Collected data

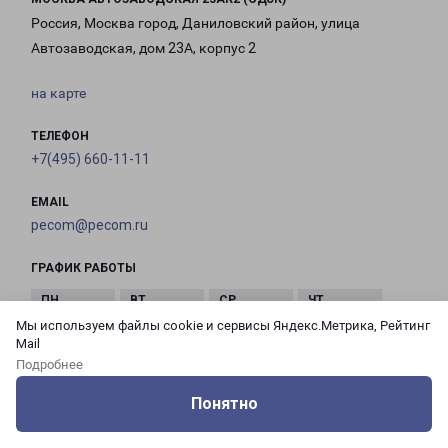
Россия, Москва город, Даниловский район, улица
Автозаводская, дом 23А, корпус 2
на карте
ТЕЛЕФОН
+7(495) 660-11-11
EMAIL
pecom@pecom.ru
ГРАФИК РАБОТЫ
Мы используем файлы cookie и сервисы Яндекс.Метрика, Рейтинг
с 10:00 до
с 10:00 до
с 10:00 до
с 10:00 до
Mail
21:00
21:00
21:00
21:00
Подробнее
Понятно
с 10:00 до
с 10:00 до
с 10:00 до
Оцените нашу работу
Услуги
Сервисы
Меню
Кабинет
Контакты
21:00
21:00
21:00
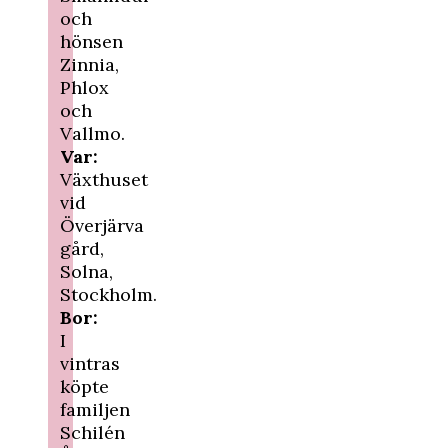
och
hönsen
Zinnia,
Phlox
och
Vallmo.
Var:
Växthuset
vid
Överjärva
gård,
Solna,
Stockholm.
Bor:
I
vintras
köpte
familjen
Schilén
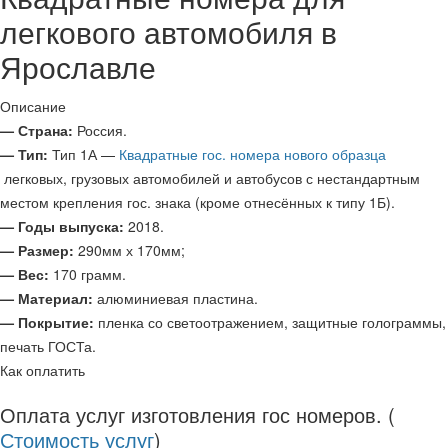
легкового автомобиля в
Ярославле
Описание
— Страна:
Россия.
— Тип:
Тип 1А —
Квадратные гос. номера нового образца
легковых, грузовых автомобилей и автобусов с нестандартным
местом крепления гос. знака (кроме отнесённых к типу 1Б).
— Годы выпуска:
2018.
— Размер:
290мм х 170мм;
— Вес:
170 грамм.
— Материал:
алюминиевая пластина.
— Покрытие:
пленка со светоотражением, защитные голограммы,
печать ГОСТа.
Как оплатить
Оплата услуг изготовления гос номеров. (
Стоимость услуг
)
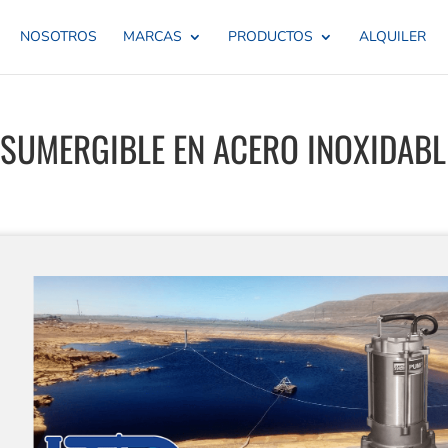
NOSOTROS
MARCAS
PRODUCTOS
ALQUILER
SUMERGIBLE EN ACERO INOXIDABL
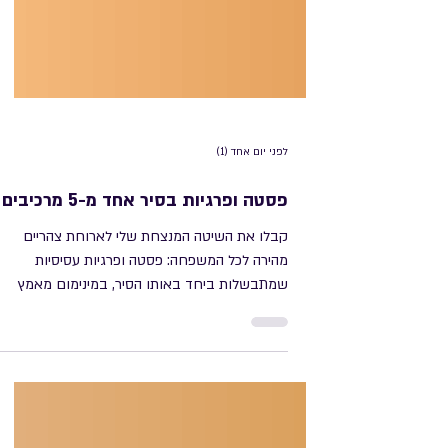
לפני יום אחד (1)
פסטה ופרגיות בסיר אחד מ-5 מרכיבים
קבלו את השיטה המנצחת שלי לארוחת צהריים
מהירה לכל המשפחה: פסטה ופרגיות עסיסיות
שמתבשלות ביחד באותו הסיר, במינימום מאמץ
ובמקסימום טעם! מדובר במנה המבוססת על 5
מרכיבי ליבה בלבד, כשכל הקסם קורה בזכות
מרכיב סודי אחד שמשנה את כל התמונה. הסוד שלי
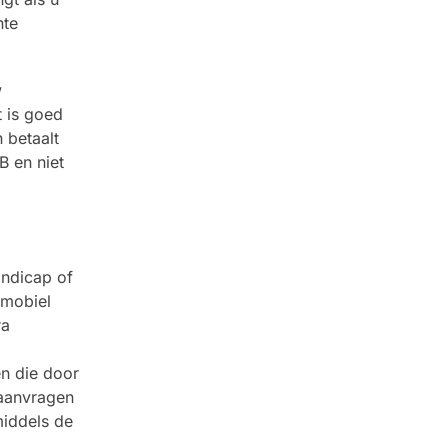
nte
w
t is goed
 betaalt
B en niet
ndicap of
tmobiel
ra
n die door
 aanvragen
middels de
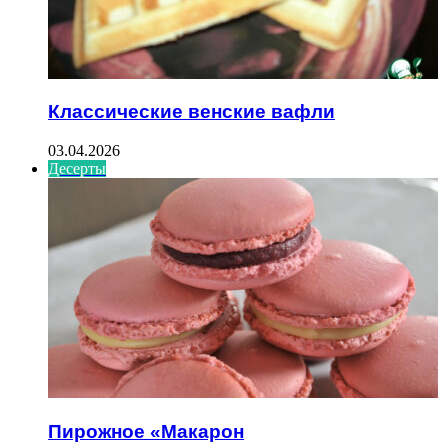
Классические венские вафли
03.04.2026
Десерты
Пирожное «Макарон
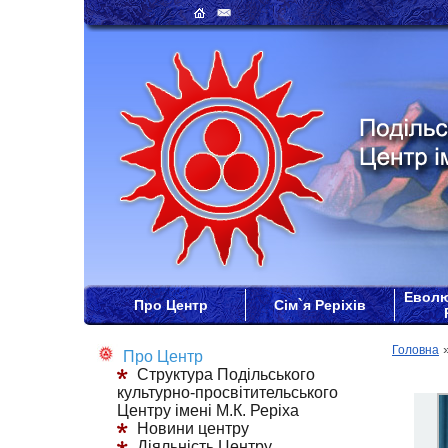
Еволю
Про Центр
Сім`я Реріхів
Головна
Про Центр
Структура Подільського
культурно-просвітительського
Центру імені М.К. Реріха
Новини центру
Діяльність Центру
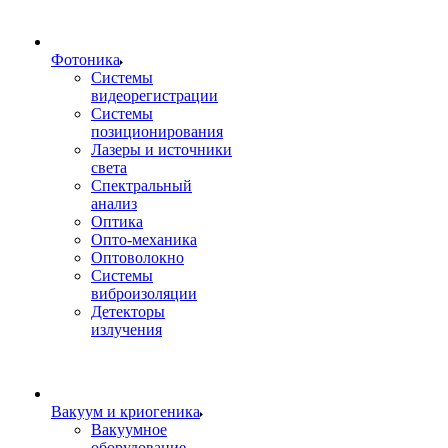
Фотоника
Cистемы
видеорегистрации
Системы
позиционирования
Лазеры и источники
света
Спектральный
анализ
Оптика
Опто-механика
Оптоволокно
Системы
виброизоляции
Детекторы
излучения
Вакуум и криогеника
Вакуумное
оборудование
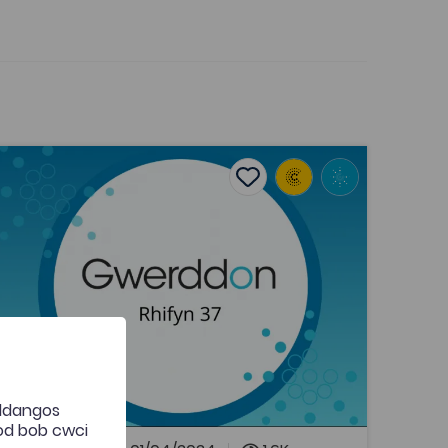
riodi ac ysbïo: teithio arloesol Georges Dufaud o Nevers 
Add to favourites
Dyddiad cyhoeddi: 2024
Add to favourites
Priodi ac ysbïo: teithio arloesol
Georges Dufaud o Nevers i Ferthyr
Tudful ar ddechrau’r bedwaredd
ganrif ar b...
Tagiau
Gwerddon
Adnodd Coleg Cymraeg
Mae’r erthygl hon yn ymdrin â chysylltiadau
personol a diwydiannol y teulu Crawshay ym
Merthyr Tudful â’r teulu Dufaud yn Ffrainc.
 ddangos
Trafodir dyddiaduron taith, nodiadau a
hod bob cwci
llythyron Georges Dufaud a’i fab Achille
---
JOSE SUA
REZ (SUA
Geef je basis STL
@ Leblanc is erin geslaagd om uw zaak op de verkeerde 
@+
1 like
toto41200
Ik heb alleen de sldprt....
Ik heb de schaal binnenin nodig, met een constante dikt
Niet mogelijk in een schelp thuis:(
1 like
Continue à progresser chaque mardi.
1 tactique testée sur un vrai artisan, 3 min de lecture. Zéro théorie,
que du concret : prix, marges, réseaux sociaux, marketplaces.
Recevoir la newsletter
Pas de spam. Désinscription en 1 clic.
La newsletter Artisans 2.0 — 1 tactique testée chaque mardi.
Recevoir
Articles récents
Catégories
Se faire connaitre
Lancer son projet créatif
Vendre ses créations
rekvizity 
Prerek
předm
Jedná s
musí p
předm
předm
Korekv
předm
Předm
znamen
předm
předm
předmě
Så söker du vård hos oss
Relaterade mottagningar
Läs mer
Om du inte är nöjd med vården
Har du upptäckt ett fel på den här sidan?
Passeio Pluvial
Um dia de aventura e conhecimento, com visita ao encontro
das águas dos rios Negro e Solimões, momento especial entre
* * *
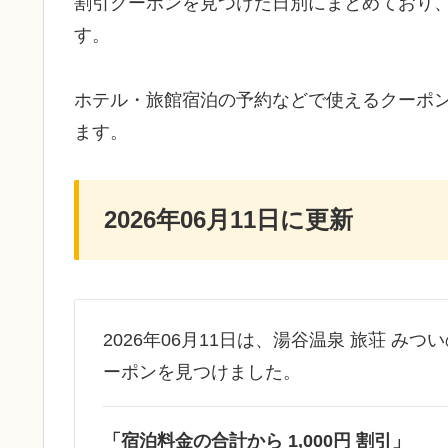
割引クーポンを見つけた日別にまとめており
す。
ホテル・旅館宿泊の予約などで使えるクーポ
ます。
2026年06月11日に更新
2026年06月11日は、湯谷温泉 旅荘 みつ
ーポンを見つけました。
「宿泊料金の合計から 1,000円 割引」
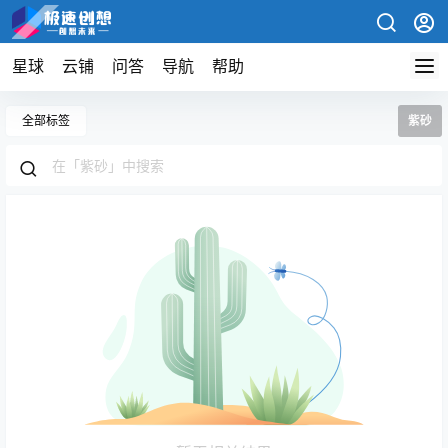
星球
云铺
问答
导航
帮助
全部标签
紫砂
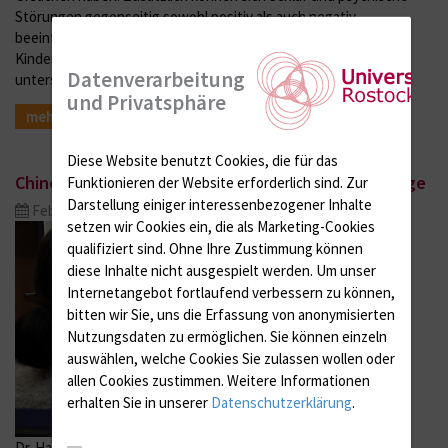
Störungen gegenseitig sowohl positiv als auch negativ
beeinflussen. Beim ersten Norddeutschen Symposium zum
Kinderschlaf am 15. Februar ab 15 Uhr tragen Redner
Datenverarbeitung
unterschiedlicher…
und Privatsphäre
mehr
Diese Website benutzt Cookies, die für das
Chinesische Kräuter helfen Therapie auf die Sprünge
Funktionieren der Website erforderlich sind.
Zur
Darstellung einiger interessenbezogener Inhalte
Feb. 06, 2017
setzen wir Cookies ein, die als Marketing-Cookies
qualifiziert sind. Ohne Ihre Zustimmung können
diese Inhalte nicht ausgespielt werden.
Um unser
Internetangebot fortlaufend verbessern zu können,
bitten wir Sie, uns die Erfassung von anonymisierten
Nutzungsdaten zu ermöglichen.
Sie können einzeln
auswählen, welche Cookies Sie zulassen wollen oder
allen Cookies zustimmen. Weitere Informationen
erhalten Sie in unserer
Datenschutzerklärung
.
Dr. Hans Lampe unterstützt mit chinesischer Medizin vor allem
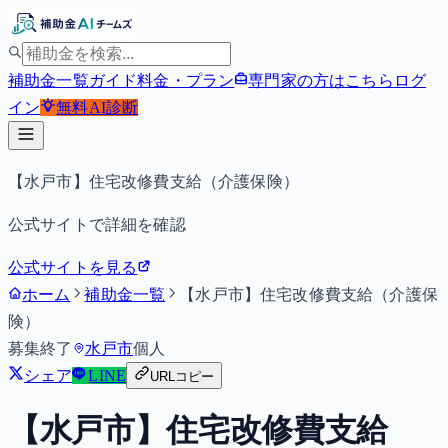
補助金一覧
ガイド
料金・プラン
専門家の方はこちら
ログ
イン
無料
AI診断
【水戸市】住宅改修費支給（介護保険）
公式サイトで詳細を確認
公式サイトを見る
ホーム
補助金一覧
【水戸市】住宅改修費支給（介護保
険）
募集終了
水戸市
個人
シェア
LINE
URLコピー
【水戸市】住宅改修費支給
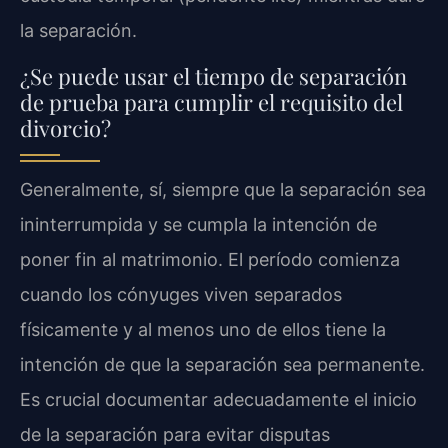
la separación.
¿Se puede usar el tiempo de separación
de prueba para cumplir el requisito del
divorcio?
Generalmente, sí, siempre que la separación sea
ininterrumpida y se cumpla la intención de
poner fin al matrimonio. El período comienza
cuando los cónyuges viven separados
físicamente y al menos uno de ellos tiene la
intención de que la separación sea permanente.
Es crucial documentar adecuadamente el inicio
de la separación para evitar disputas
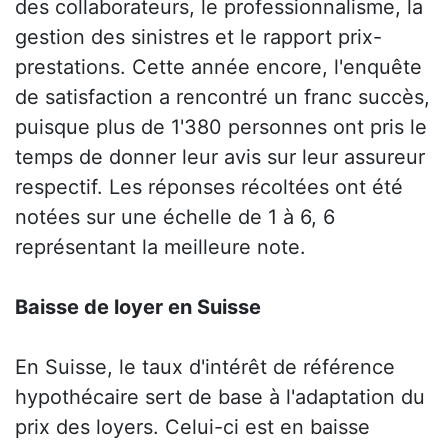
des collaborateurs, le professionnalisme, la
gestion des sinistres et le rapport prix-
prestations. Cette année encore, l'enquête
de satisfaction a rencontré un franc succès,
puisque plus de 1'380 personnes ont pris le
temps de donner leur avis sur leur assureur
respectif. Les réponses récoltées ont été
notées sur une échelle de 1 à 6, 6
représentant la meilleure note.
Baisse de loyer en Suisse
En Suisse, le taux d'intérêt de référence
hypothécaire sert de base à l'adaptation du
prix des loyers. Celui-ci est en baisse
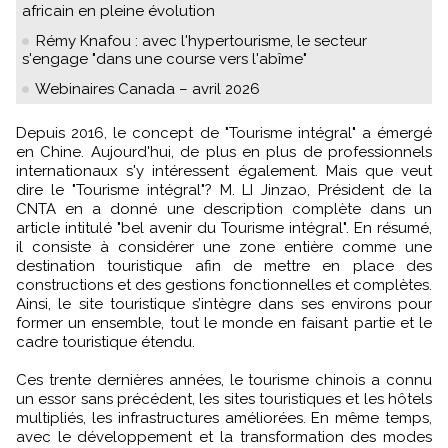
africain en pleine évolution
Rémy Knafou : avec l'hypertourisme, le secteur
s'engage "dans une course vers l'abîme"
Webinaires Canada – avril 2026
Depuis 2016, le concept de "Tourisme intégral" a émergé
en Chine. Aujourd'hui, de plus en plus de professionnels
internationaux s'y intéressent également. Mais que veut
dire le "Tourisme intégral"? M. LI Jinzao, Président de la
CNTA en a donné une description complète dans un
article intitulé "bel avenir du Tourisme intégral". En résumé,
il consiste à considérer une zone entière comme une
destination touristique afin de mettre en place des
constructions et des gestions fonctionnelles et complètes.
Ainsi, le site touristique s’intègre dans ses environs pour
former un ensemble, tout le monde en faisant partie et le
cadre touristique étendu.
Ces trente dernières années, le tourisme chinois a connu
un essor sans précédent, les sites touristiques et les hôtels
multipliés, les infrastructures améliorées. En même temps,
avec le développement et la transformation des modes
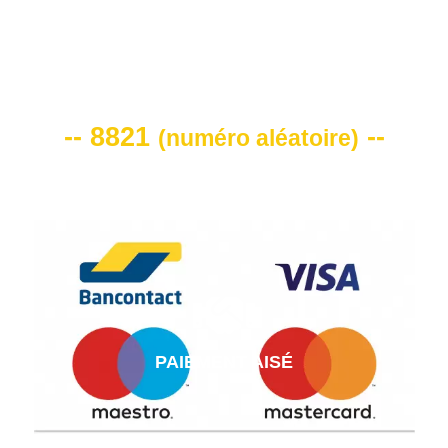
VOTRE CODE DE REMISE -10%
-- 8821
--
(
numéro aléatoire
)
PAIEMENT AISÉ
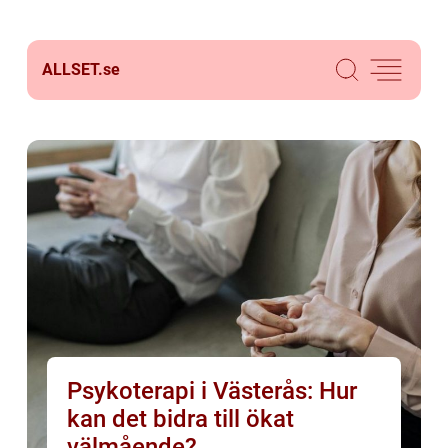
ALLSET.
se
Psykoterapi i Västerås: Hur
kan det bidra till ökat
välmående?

**TO-DO ITEM**
Copy the entries from the line with "לפני יום אחד (1)" up to and including the line with "Діяльність Центру", switching "Десерты" to "Выпечка" and keeping everything else the same. Leave the pictures out.

**TASK RESULT**
לפני יום אחד (1)
פסטה ופרגיות בסיר אחד מ-5 מרכיבים
קבלו את השיטה המנצחת שלי לארוחת צהריים
מהירה לכל המשפחה: פסטה ופרגיות עסיסיות
שמתבשלות ביחד באותו הסיר, במינימום מאמץ
ובמקסימום טעם! מדובר במנה המבוססת על 5
מרכיבי ליבה בלבד, כשכל הקסם קורה בזכות
מרכיב סודי אחד שמשנה את כל התמונה. הסוד שלי
nte
w
t is goed
 betaalt
B en niet
ndicap of
tmobiel
ra
n die door
 aanvragen
middels de
Классические венские вафли
03.04.2026
Выпечка
Пирожное «Макарон
Еволю
Про Центр
Сім`я Реріхів
Головна
Про Центр
Структура Подільського
культурно-просвітительського
Центру імені М.К. Реріха
Новини центру
Діяльність Центру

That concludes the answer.